Page:
******************************
### Planted neural network

In [1]:
%matplotlib notebook
import torch
import torch.nn as nn
import torch.nn.functional as F
import torch.optim as optim
import torchvision
import torchvision.transforms as transforms
import matplotlib.pyplot as plt
import numpy as np
import matplotlib
matplotlib.style.use("rotskoff")

In [2]:
colors = plt.rcParams["axes.prop_cycle"].by_key()["color"]

In [29]:
class CloneNet(nn.Module):
    def __init__(self, n_dim, n_hid, n_out, alpha=0.01, dtype=torch.float):
        super(CloneNet, self).__init__()
        self.lin1 = nn.Linear(n_dim, n_hid, bias=False)
        self.lin2 = nn.Linear(n_hid, n_out, bias=False)
        self.n_dim = n_dim
        self.n_hid = n_hid
        self.n_out = n_out
        self.alpha = alpha
        self.dtype = dtype

    def forward(self, x):
        h_out = F.relu(self.lin1(x.view(-1, self.n_dim)))
        return self.lin2(h_out)
******************************
Written request 1: In the planted neural network notebook, what default value does CloneNet give to alpha?
Written request 2: Repeat the part of the planted neural network notebook from "self.lin1 = nn.Linear(n_dim, n_hid, bias=False)" up to and including "h_out = F.relu(self.lin1(x.view(-1, self.n_dim)))".
Written request 3: List every parameter that the __init__ method of CloneNet takes in the planted neural network notebook, leaving out self.

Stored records
******************************
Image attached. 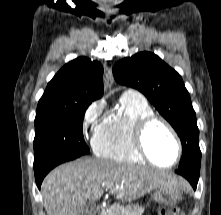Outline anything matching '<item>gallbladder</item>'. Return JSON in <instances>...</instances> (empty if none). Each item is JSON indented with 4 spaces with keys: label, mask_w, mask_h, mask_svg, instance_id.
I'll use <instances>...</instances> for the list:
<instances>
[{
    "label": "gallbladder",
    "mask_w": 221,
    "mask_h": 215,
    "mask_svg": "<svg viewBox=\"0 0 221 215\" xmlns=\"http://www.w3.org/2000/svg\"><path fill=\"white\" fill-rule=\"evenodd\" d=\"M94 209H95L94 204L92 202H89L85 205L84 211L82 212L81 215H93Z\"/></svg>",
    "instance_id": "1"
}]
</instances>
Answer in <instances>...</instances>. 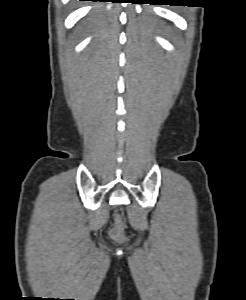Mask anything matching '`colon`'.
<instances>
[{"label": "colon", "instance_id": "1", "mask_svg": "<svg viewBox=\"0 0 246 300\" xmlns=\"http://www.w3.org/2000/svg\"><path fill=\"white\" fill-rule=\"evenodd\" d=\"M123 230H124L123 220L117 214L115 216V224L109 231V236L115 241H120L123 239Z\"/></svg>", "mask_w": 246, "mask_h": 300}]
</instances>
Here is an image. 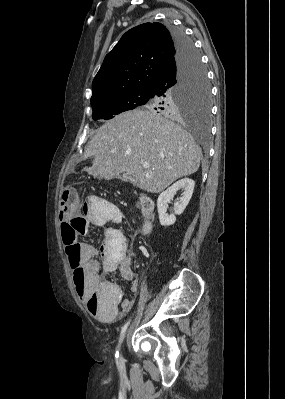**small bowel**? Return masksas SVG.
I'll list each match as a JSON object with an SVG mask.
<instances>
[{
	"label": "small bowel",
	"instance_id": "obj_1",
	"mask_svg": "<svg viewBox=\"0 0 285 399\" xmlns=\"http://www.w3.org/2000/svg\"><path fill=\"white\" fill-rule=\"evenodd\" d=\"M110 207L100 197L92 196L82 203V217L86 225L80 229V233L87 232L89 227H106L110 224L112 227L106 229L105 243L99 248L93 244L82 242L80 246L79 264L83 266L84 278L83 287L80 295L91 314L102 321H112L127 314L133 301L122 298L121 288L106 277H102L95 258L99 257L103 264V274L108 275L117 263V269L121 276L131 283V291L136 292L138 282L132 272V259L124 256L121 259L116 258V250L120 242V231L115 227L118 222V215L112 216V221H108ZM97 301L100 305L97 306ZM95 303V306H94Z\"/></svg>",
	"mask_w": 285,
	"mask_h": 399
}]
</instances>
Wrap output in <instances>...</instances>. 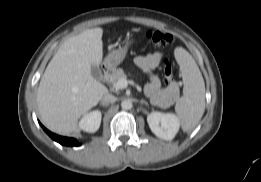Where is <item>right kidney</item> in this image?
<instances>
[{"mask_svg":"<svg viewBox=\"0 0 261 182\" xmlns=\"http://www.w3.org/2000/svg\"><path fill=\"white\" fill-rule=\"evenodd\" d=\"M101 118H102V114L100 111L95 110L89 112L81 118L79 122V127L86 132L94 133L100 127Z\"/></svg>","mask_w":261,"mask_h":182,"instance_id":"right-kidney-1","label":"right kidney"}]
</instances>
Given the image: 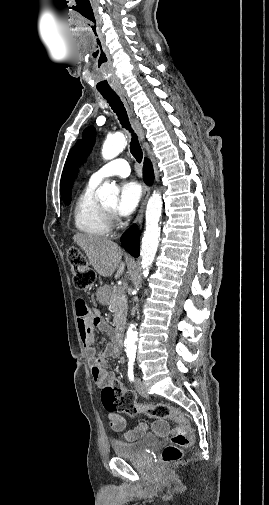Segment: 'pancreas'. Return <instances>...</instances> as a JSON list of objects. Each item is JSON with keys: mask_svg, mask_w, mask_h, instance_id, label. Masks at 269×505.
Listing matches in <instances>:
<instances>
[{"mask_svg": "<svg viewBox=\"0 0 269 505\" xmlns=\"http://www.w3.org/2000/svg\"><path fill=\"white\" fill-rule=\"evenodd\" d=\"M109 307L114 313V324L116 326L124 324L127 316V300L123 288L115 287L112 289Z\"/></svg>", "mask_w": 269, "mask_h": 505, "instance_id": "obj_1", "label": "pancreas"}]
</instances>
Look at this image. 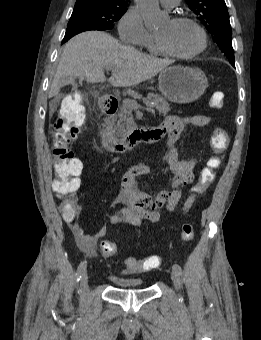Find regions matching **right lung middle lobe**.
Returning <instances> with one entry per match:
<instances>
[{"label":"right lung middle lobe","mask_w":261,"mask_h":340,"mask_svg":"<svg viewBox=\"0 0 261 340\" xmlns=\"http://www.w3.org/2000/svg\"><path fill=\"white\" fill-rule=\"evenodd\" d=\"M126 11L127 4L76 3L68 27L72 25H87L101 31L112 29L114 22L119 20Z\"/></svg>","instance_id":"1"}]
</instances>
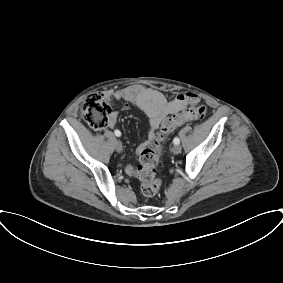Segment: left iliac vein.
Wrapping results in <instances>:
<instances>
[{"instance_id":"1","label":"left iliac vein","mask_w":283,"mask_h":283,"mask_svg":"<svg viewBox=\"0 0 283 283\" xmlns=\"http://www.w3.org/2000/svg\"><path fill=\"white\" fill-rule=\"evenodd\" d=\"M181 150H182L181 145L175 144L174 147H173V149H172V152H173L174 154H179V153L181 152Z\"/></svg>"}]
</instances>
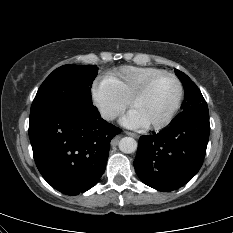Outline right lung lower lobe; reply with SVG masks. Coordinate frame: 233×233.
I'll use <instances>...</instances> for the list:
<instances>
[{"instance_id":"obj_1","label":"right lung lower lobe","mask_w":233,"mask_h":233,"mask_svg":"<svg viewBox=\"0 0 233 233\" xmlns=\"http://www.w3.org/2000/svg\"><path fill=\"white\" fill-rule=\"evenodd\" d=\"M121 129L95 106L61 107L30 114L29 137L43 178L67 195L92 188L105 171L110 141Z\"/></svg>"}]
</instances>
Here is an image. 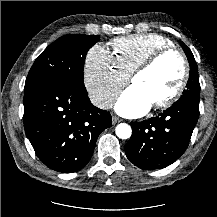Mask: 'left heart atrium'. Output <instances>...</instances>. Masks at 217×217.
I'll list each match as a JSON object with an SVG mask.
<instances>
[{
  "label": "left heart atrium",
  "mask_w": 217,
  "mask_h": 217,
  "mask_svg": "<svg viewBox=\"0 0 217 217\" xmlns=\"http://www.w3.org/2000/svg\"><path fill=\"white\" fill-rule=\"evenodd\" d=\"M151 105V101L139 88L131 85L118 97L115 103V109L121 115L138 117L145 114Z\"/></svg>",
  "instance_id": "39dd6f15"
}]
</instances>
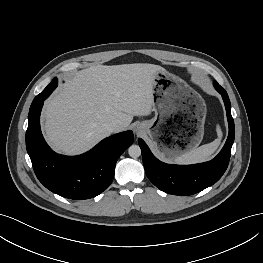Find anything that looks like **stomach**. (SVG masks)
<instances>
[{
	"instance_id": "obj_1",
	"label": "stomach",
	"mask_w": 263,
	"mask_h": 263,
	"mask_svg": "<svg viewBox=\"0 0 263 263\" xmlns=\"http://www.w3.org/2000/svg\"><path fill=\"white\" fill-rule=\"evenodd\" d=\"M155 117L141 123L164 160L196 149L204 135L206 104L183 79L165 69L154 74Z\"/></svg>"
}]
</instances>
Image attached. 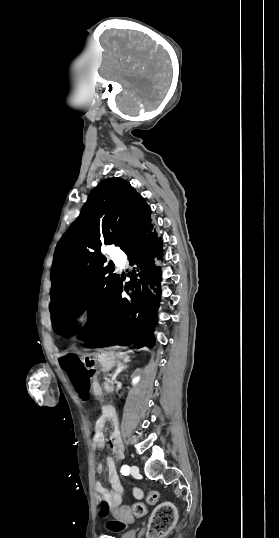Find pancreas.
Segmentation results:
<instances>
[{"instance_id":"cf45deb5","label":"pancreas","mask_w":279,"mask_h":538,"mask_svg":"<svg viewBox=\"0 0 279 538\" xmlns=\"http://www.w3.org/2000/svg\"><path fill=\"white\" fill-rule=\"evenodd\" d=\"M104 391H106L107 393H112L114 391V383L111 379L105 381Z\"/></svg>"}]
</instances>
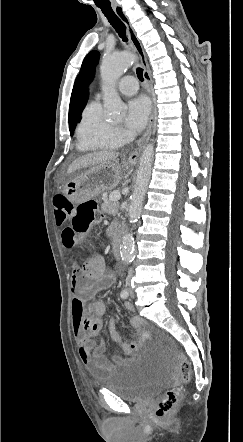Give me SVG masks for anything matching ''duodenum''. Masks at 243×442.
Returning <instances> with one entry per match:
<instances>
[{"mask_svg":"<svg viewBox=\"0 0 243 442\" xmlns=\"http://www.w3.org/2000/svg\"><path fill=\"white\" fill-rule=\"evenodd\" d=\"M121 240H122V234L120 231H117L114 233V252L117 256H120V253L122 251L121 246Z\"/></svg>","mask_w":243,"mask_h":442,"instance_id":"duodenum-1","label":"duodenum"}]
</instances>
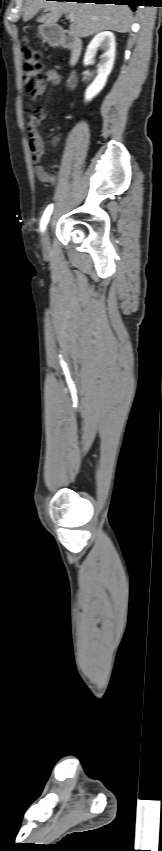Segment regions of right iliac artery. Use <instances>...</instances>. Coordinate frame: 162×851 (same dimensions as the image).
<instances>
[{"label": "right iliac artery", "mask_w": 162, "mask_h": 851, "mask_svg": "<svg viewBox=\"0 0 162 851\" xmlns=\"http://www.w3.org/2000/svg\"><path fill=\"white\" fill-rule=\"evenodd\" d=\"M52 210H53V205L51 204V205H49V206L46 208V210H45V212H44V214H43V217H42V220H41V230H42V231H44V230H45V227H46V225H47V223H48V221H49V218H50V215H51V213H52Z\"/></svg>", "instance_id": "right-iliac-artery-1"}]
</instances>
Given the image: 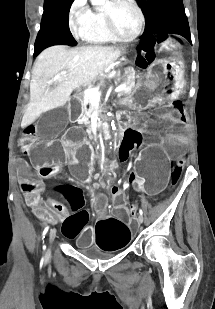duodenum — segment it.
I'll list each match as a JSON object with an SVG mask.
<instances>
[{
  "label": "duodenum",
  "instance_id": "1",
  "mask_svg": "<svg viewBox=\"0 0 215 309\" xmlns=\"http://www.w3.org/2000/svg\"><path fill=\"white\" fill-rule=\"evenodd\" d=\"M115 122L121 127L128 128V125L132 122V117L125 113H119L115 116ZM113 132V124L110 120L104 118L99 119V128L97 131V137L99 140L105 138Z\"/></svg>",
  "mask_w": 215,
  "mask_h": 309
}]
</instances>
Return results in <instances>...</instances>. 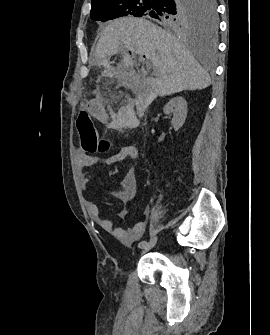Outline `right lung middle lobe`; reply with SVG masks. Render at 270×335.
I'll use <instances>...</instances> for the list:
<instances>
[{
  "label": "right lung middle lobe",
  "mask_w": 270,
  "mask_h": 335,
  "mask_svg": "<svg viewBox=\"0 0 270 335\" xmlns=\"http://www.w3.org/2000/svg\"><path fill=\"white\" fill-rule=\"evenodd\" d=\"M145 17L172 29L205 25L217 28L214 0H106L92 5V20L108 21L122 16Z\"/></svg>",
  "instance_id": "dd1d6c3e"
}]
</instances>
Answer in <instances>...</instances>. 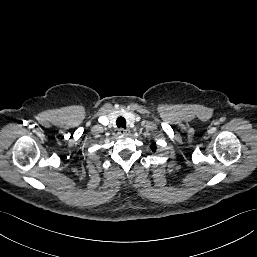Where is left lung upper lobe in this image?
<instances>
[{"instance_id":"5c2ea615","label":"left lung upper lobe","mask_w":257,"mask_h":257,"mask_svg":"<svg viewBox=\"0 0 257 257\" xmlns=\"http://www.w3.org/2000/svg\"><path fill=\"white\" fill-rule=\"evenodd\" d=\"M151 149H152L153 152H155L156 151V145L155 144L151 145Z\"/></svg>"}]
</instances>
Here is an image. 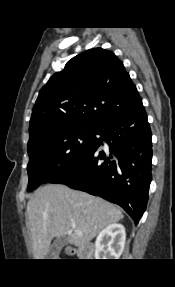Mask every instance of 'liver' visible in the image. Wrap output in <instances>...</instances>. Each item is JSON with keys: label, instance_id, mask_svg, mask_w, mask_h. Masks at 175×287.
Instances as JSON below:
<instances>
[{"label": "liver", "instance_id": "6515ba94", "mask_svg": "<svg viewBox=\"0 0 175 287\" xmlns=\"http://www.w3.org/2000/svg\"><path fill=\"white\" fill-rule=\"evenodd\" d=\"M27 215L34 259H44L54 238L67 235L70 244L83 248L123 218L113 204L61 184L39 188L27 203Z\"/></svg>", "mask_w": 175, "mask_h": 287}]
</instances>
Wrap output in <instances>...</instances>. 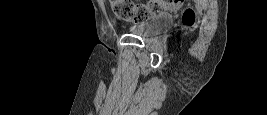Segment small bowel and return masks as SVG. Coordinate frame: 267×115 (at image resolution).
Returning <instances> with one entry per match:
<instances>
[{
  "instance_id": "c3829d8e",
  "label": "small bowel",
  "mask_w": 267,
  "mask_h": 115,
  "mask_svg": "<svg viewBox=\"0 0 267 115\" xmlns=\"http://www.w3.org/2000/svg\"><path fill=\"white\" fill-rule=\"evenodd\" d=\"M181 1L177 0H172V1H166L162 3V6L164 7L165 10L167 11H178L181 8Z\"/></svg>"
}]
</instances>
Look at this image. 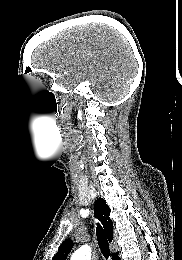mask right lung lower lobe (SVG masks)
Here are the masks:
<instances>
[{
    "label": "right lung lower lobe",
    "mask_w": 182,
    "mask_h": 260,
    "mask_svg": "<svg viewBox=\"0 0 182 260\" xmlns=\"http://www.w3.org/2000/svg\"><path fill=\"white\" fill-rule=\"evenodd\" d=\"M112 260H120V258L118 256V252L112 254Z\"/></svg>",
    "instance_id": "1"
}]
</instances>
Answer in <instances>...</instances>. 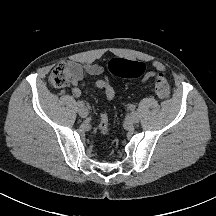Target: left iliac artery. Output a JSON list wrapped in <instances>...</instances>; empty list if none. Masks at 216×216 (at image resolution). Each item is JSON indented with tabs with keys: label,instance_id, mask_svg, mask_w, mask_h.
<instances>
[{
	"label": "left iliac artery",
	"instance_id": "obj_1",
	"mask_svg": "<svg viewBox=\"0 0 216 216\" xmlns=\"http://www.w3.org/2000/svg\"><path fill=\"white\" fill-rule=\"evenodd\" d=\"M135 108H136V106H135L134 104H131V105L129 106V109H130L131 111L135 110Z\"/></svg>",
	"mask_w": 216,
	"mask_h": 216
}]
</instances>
******************************
Complete response 1: 0.01

Complete response 2:
self.lin1 = nn.Linear(n_dim, n_hid, bias=False)
        self.lin2 = nn.Linear(n_hid, n_out, bias=False)
        self.n_dim = n_dim
        self.n_hid = n_hid
        self.n_out = n_out
        self.alpha = alpha
        self.dtype = dtype

    def forward(self, x):
        h_out = F.relu(self.lin1(x.view(-1, self.n_dim)))

Complete response 3: n_dim, n_hid, n_out, alpha, dtype